I don't chase anymore. Commuting all week takes a toll on me if I go too hard. I do pass people but it's because I ride my commute like a time trial at 3/4 speed. I am very good at the routes between my house and work. I know when to put out more effort and when to cruise, just like a time trial. Typically what happens is a guy will pass me on a downhill or flats because I am just cruising along. I will pass him back when I reach the rollers or climbing section of my route because that's where I make time, just like a time trial. To be fair, I don't see a lot of racer types on my route but I do see quite a few guys on tri bikes and other commuters.


----------



## brentster (Jul 12, 2007)

Congrats on your record. That's haulin!


----------



## tarwheel2 (Jul 7, 2005)

I never see any other cyclists on my commute, so there's nobody to chase but cars and trucks. I tried that for a while but they cheat (engines and all that).


----------



## tmotz (May 16, 2002)

*Funny I've chased down other cyclist*

The OP makes me want to compare some cyclists to dogs on the routes I ride.


----------



## messyparrot (Sep 17, 2007)

I will try sometimes, but my commute is pretty short (3 miles) so I try and not to break a sweat to be honest.


----------



## Henry Chinaski (Feb 3, 2004)

> **Record list**:
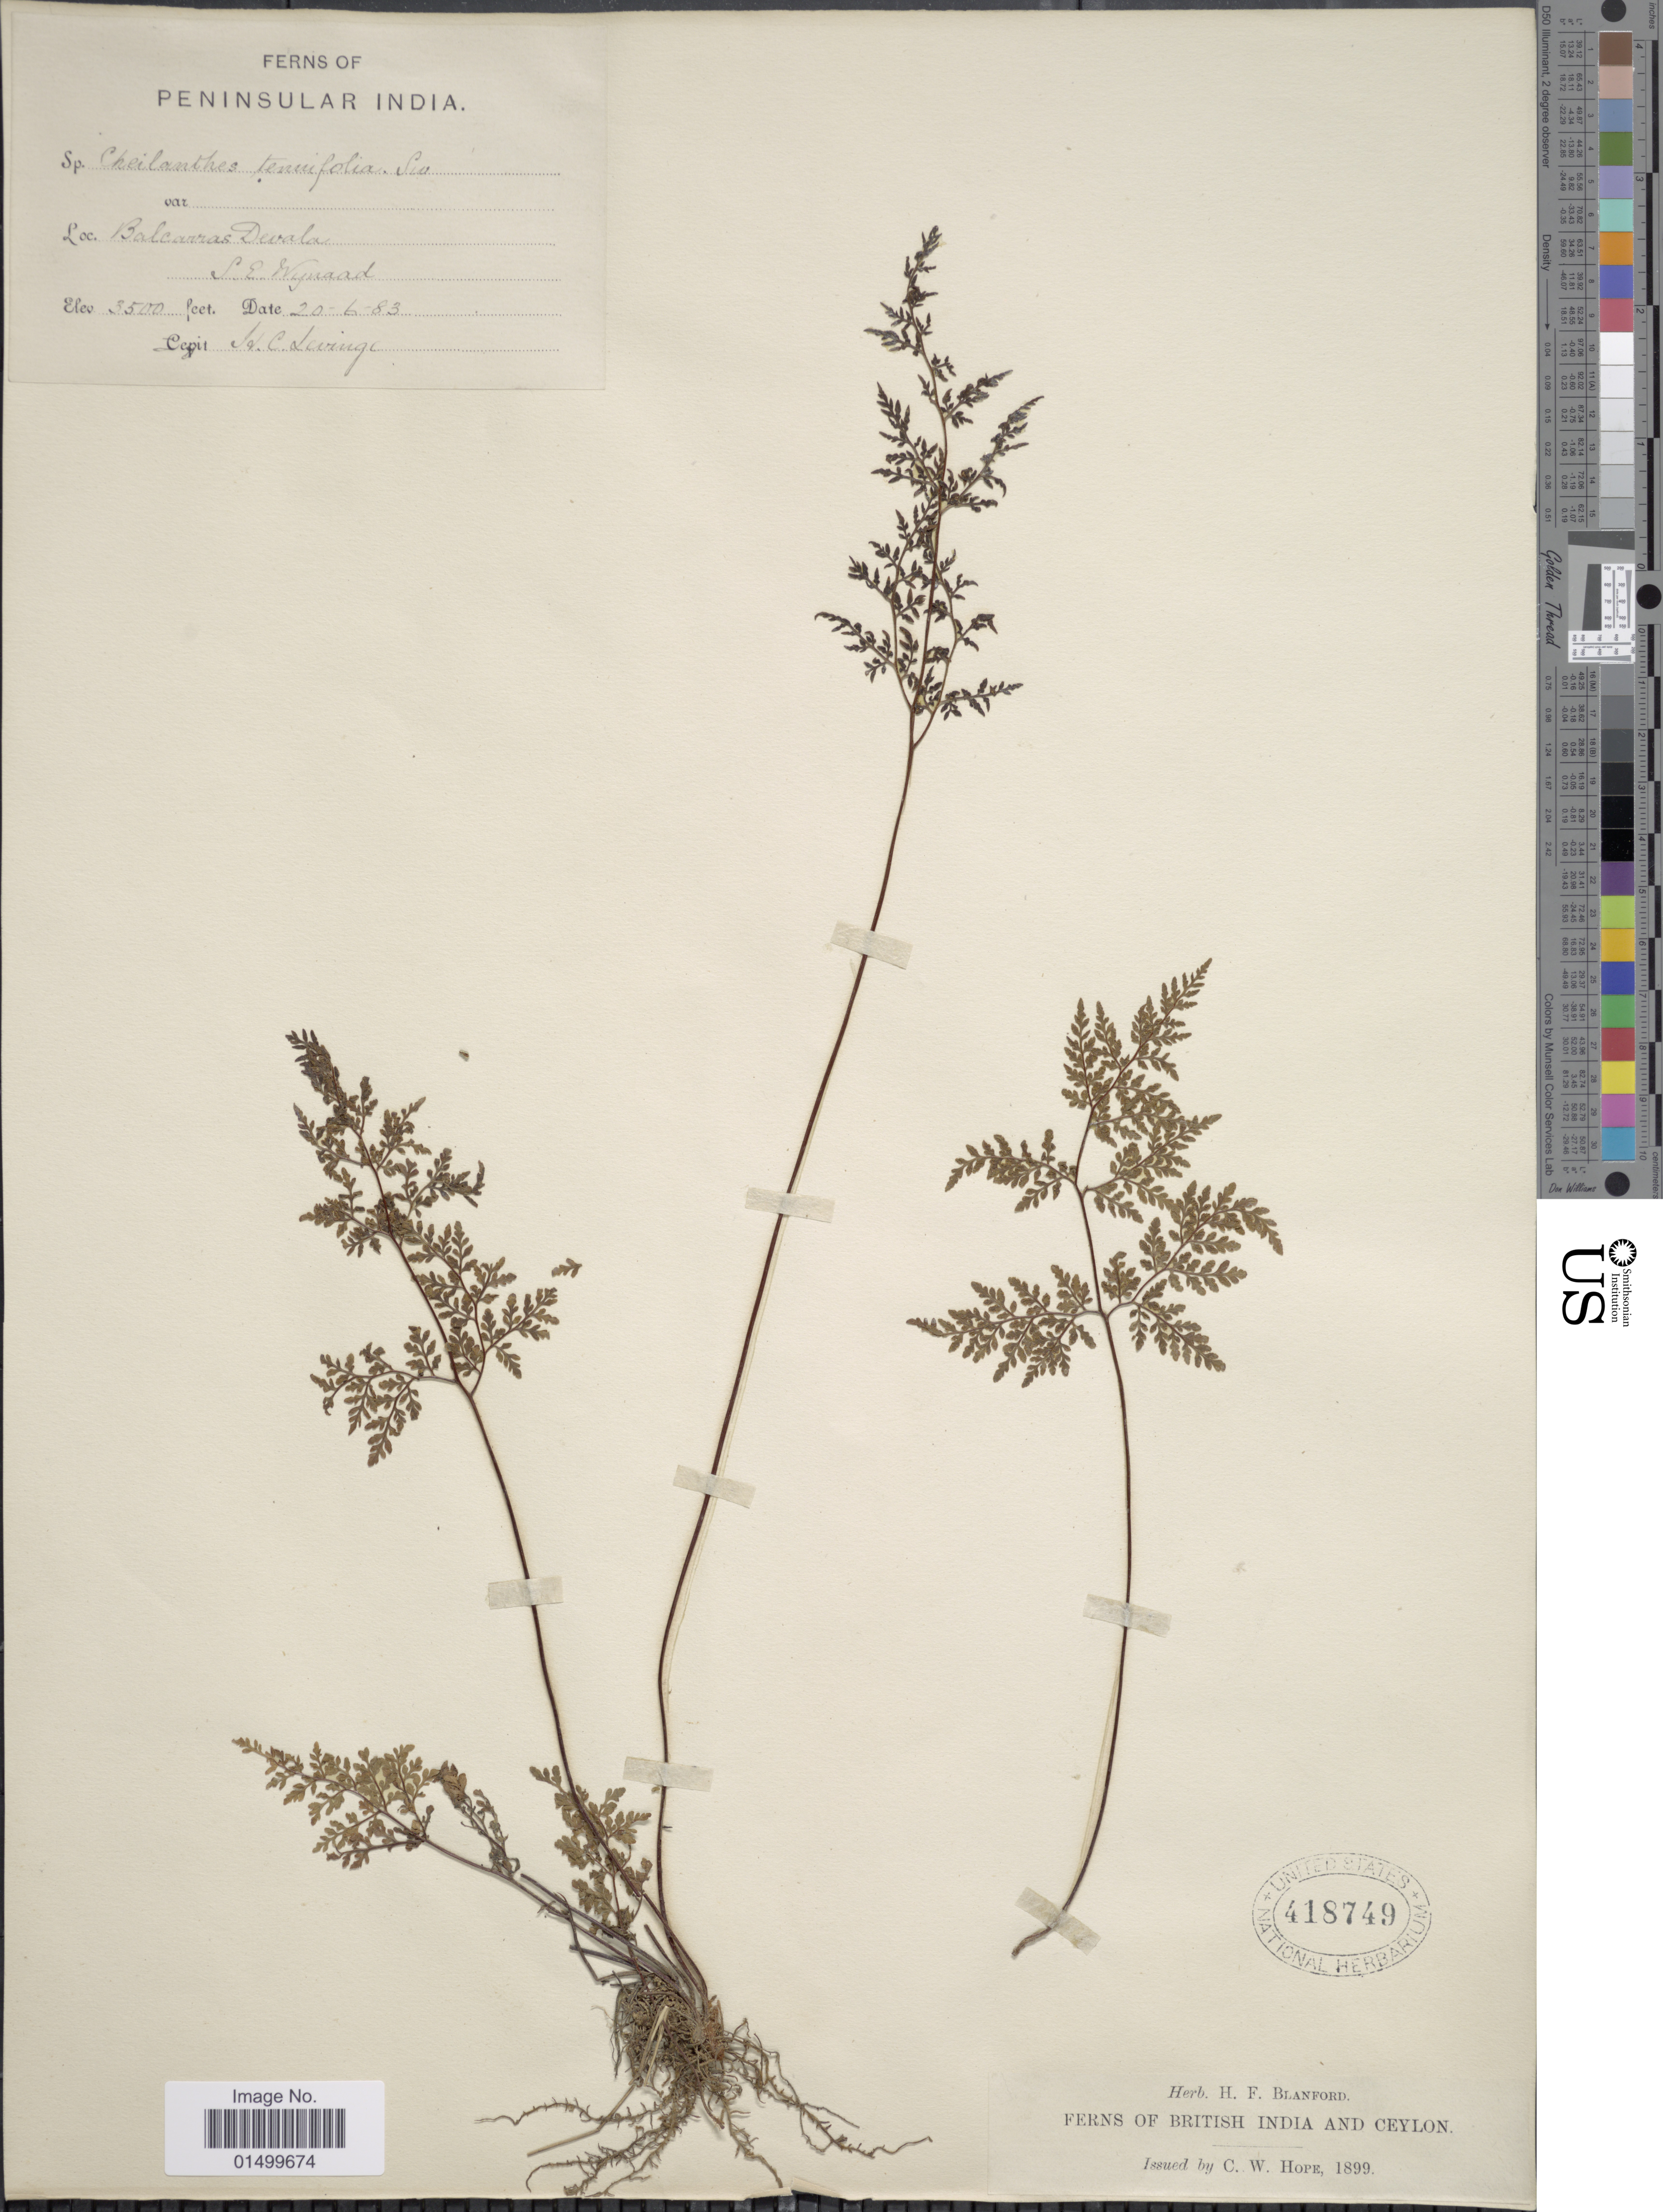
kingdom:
---
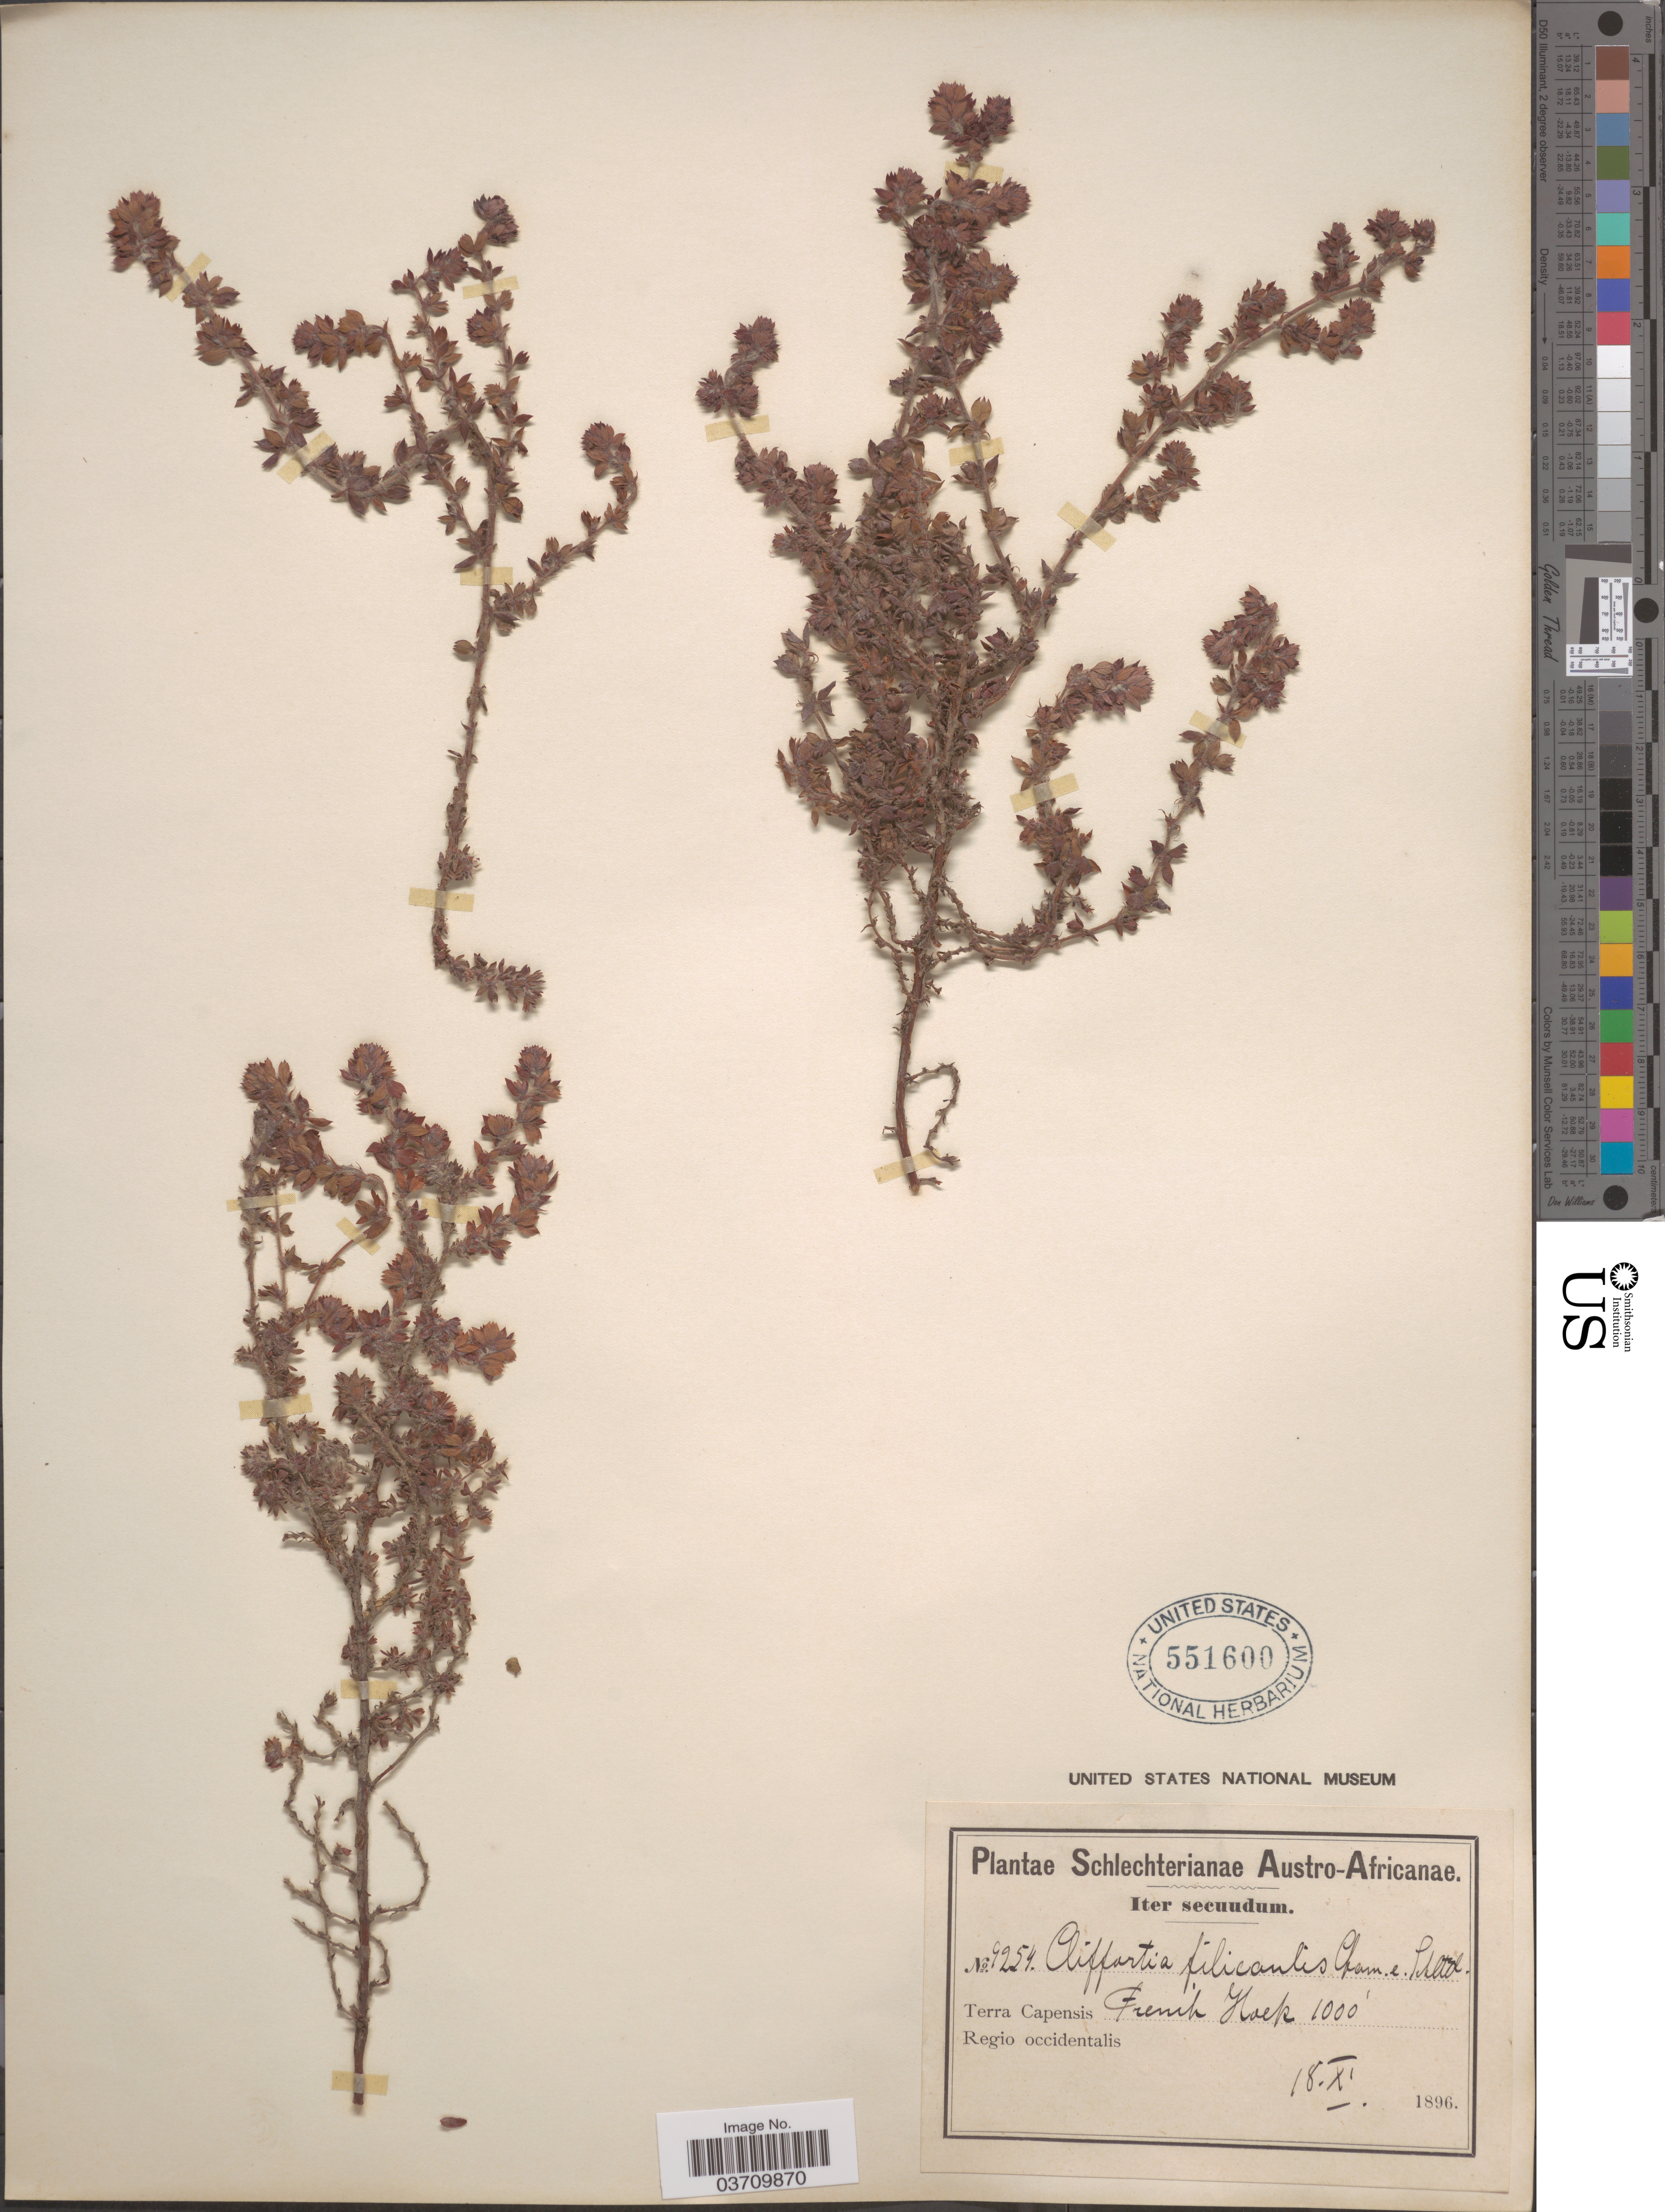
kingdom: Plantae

> **What to do**:
Please repeat the entire commuting thread word for word. The lines are separate material, unrelated to the commuting thread.

> **Answer for the task**:
I don't chase anymore. Commuting all week takes a toll on me if I go too hard. I do pass people but it's because I ride my commute like a time trial at 3/4 speed. I am very good at the routes between my house and work. I know when to put out more effort and when to cruise, just like a time trial. Typically what happens is a guy will pass me on a downhill or flats because I am just cruising along. I will pass him back when I reach the rollers or climbing section of my route because that's where I make time, just like a time trial. To be fair, I don't see a lot of racer types on my route but I do see quite a few guys on tri bikes and other commuters.


----------



## brentster (Jul 12, 2007)

Congrats on your record. That's haulin!


----------



## tarwheel2 (Jul 7, 2005)

I never see any other cyclists on my commute, so there's nobody to chase but cars and trucks. I tried that for a while but they cheat (engines and all that).


----------



## tmotz (May 16, 2002)

*Funny I've chased down other cyclist*

The OP makes me want to compare some cyclists to dogs on the routes I ride.


----------



## messyparrot (Sep 17, 2007)

I will try sometimes, but my commute is pretty short (3 miles) so I try and not to break a sweat to be honest.


----------



## Henry Chinaski (Feb 3, 2004)